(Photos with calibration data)
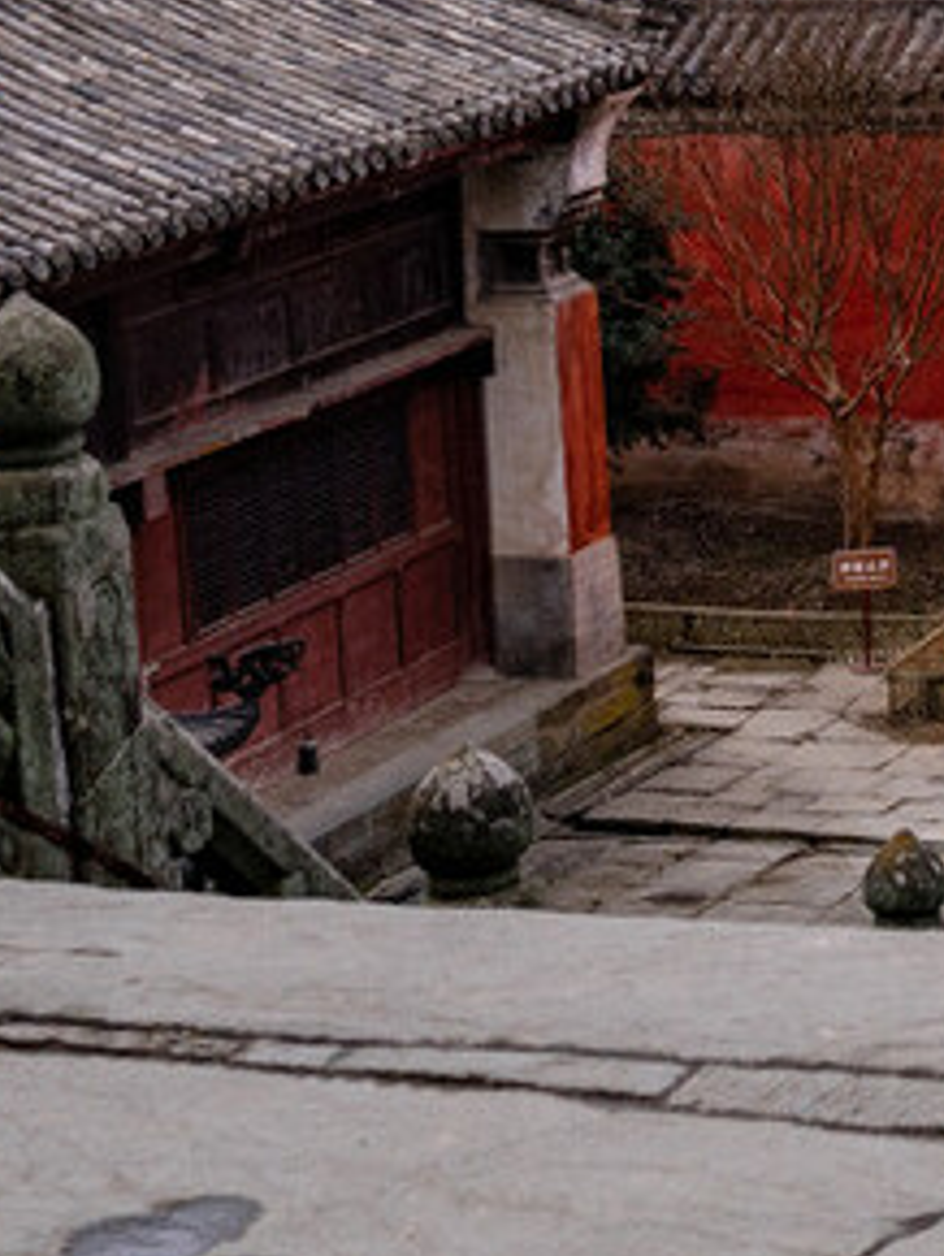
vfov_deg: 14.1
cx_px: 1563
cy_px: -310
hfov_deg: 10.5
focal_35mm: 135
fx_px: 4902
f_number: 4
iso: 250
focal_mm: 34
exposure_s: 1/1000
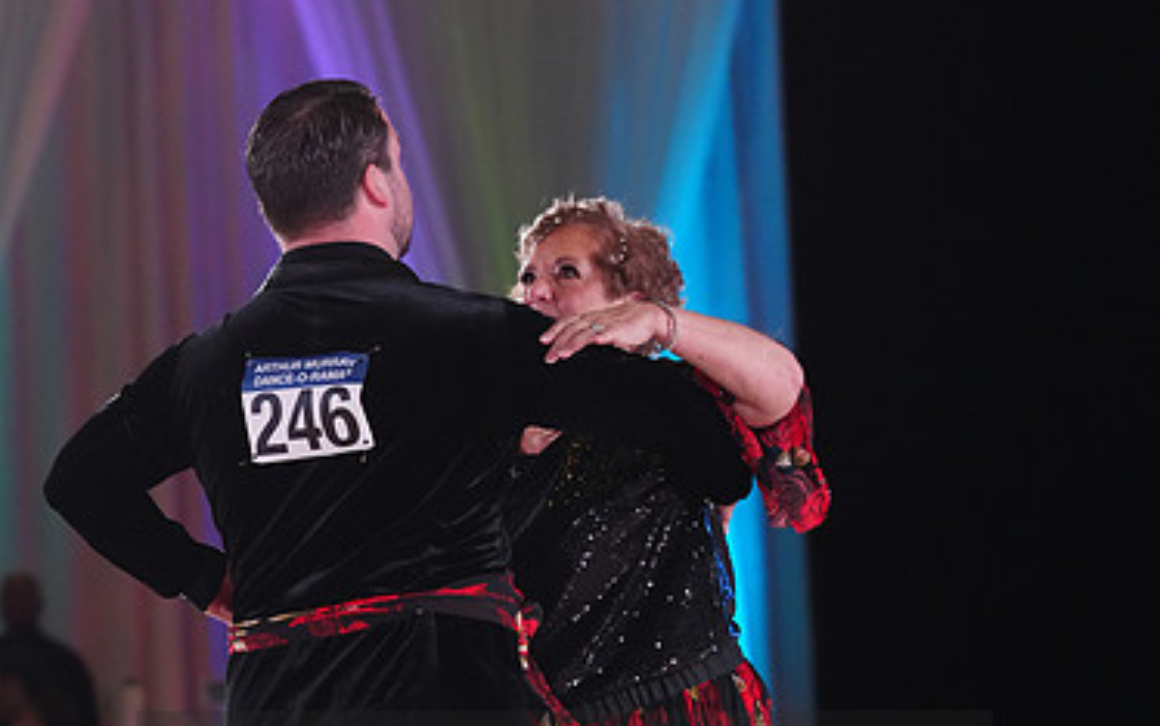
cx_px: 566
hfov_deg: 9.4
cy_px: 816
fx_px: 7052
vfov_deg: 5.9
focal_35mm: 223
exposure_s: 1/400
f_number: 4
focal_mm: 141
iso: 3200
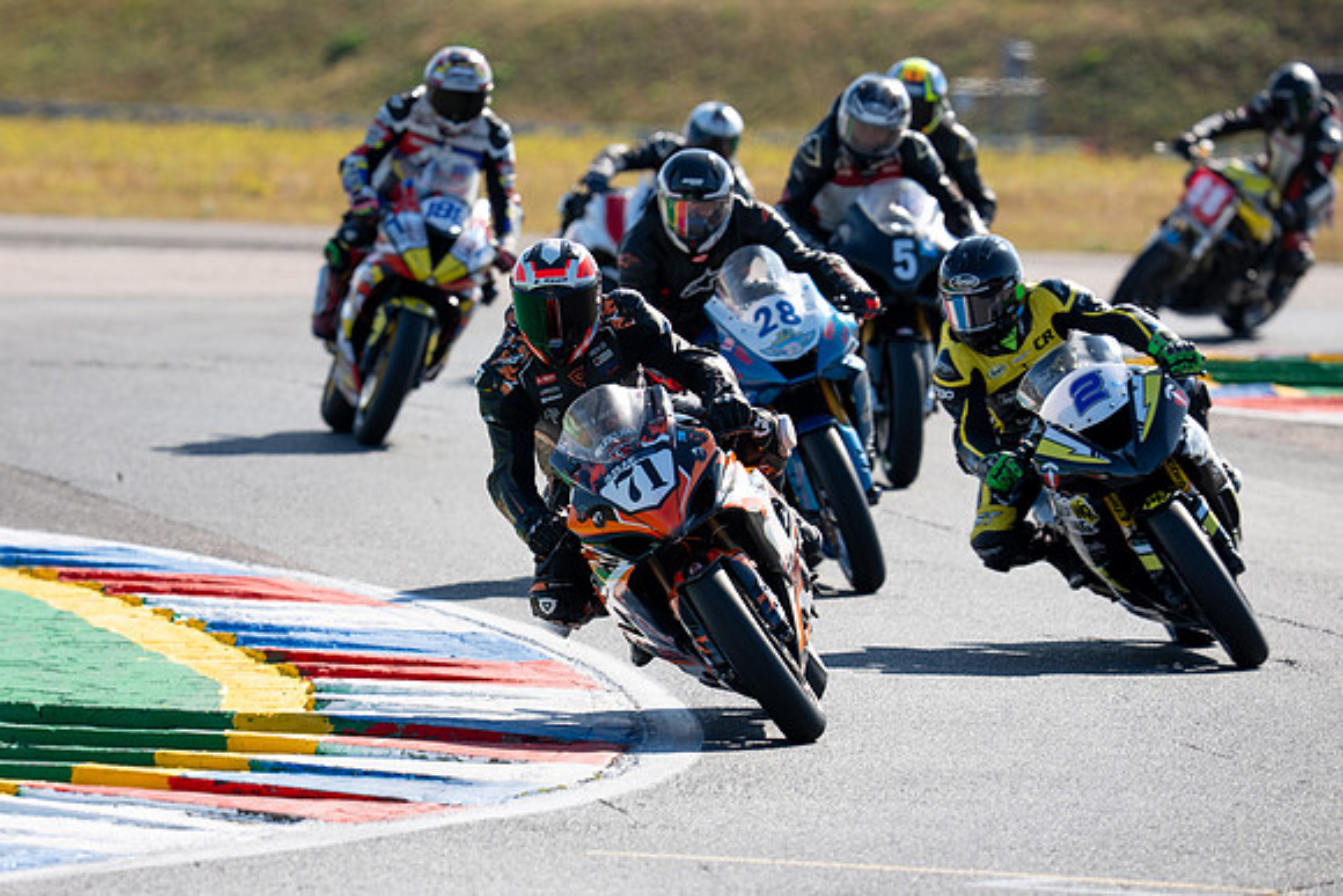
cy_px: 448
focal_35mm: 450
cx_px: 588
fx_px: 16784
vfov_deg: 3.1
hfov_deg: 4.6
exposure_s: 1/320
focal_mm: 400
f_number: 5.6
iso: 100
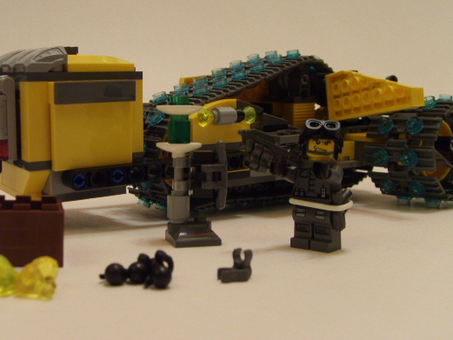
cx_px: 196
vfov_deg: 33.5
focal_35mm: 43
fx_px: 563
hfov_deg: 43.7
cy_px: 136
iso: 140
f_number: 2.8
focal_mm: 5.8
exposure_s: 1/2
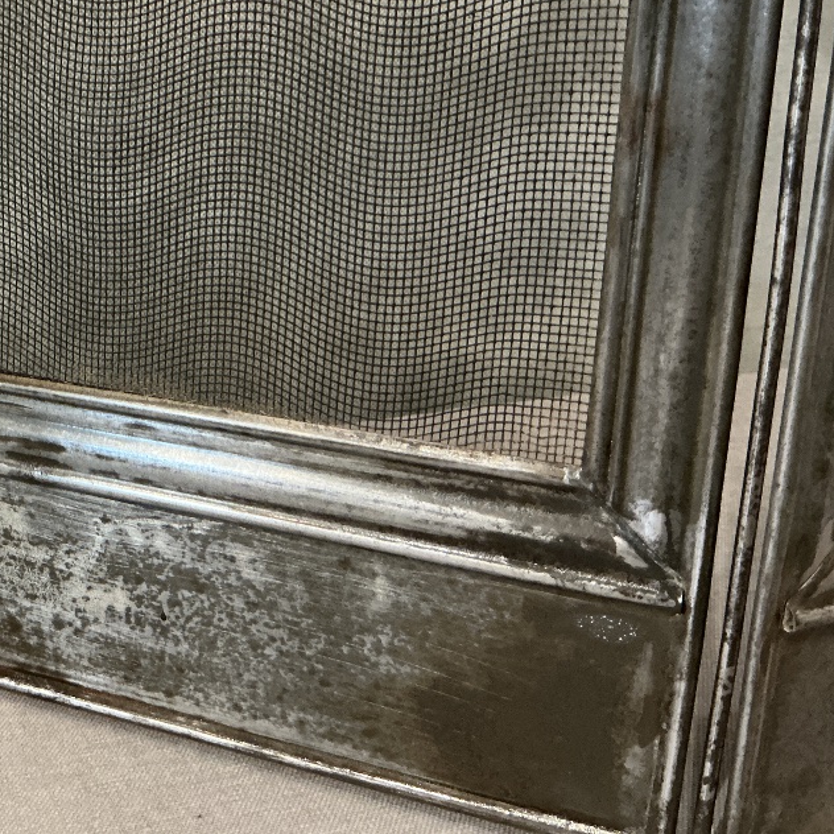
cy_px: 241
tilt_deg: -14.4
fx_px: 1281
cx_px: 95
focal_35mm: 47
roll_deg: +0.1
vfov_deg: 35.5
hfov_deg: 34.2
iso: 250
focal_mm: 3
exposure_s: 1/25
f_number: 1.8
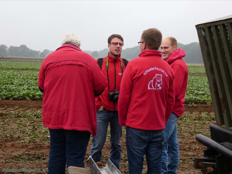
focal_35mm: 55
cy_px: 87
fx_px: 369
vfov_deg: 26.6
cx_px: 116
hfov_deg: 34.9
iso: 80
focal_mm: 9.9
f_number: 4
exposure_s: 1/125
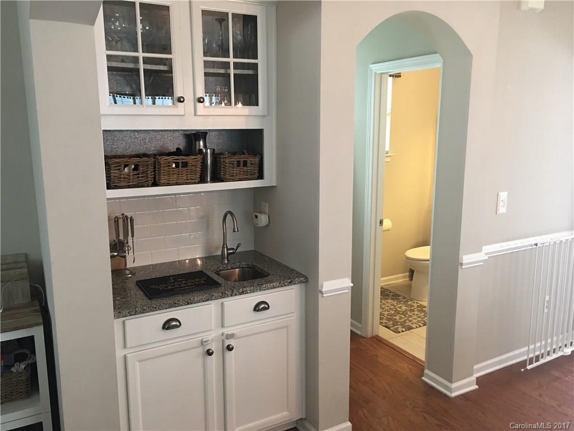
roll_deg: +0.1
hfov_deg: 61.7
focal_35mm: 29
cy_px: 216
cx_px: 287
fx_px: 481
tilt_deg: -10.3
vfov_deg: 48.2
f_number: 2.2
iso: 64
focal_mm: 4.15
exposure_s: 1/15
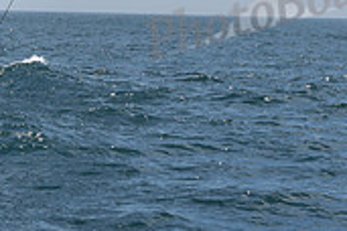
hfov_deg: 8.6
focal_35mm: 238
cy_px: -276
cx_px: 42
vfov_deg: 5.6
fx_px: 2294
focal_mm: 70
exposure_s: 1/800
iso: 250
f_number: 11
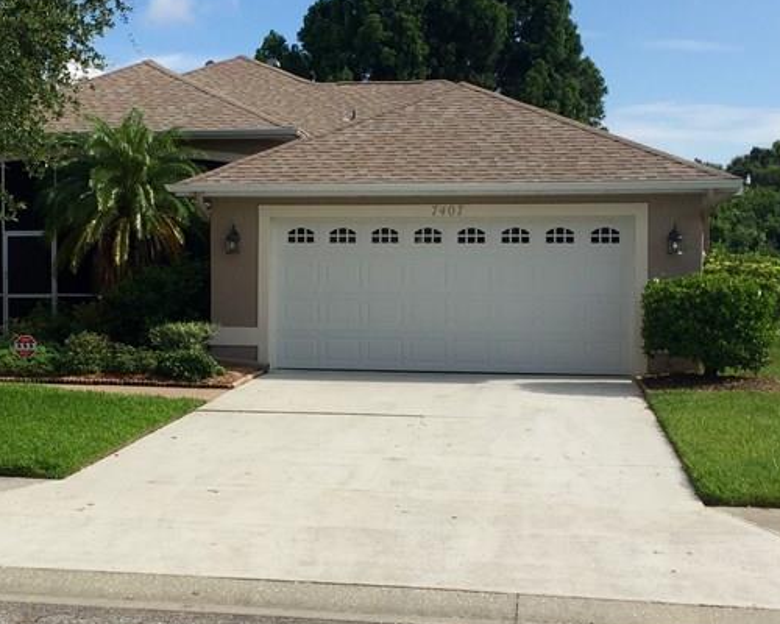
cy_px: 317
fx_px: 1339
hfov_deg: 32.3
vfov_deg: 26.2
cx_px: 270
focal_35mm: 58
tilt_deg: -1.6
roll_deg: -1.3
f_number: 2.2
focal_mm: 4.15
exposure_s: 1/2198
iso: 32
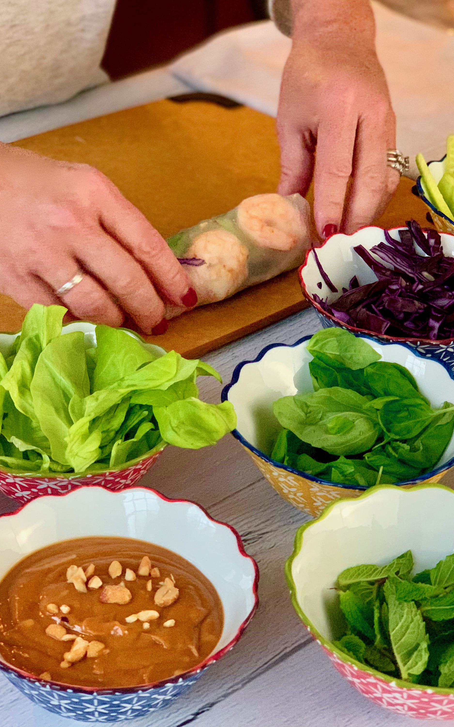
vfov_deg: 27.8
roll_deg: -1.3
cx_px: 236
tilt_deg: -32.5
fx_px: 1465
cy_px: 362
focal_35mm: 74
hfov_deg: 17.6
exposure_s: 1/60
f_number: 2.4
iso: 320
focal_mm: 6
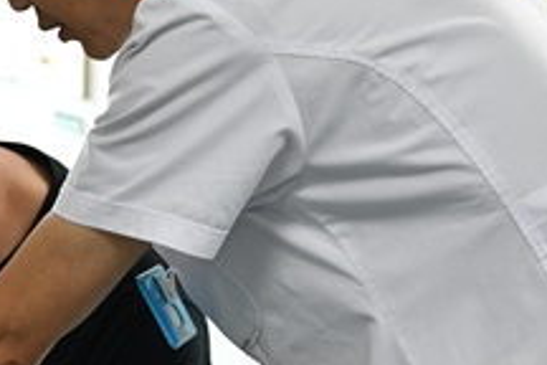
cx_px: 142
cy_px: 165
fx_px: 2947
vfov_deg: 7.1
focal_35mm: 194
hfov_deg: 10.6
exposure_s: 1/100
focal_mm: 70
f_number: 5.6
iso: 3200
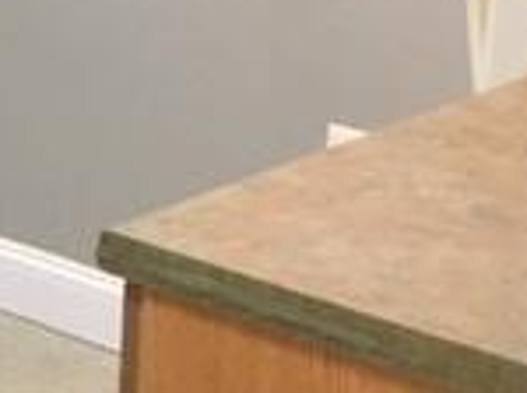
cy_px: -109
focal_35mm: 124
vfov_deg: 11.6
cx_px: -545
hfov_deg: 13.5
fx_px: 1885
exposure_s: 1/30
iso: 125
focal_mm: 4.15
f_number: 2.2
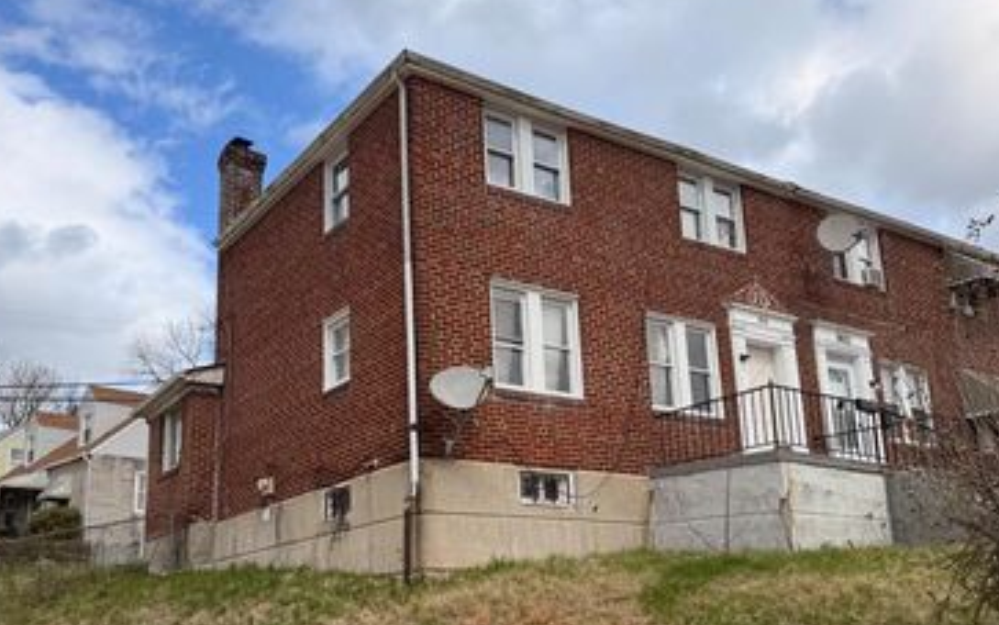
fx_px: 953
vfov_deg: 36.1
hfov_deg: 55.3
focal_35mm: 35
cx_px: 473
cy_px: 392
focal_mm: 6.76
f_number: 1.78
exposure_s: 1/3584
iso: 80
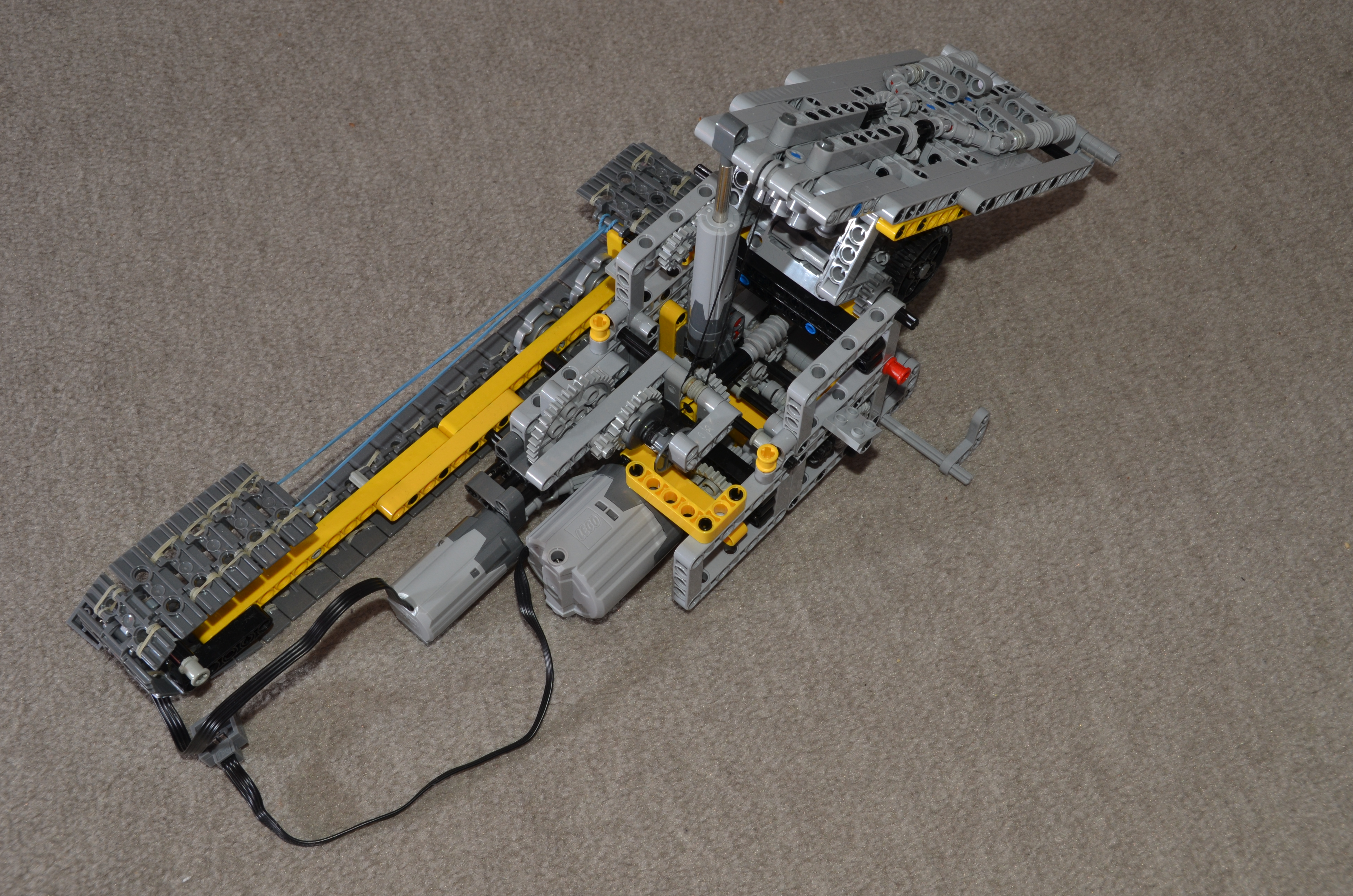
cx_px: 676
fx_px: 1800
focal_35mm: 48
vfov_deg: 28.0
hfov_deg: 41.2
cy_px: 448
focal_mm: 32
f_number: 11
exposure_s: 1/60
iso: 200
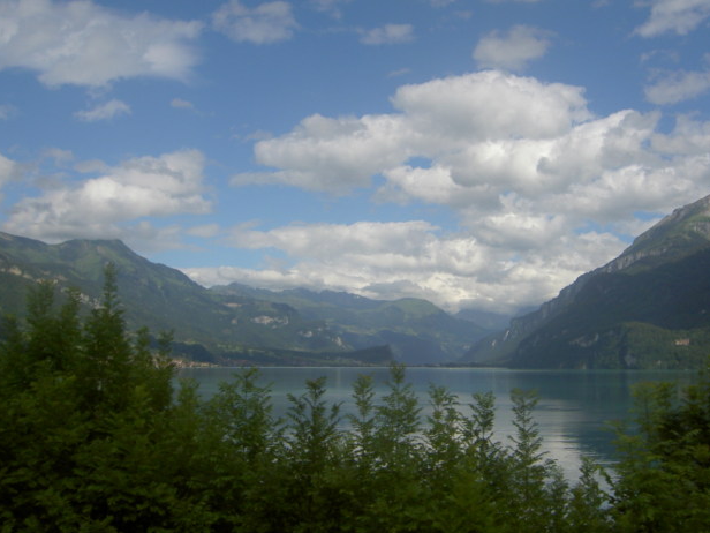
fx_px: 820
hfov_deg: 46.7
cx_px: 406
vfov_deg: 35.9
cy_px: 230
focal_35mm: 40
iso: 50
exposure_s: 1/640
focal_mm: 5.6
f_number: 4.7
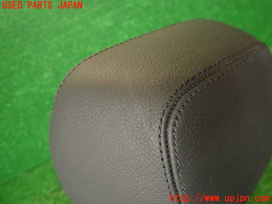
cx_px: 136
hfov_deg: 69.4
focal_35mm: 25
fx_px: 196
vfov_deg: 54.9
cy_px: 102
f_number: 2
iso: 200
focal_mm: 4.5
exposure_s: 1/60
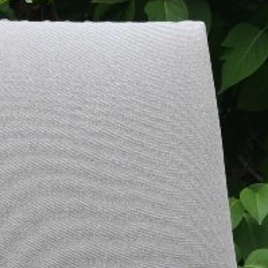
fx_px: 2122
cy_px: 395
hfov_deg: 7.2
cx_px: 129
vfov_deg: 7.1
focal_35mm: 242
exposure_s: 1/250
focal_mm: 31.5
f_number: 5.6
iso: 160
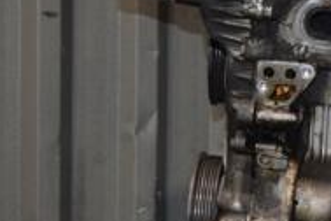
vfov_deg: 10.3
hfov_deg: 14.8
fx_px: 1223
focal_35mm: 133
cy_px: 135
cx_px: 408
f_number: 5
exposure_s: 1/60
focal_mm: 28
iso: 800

*Try it*. Produce a verbatim copy of the lines from the one holding "fx_px: 1223" to the final line of the data, and nothing more.

*Your response*.
fx_px: 1223
focal_35mm: 133
cy_px: 135
cx_px: 408
f_number: 5
exposure_s: 1/60
focal_mm: 28
iso: 800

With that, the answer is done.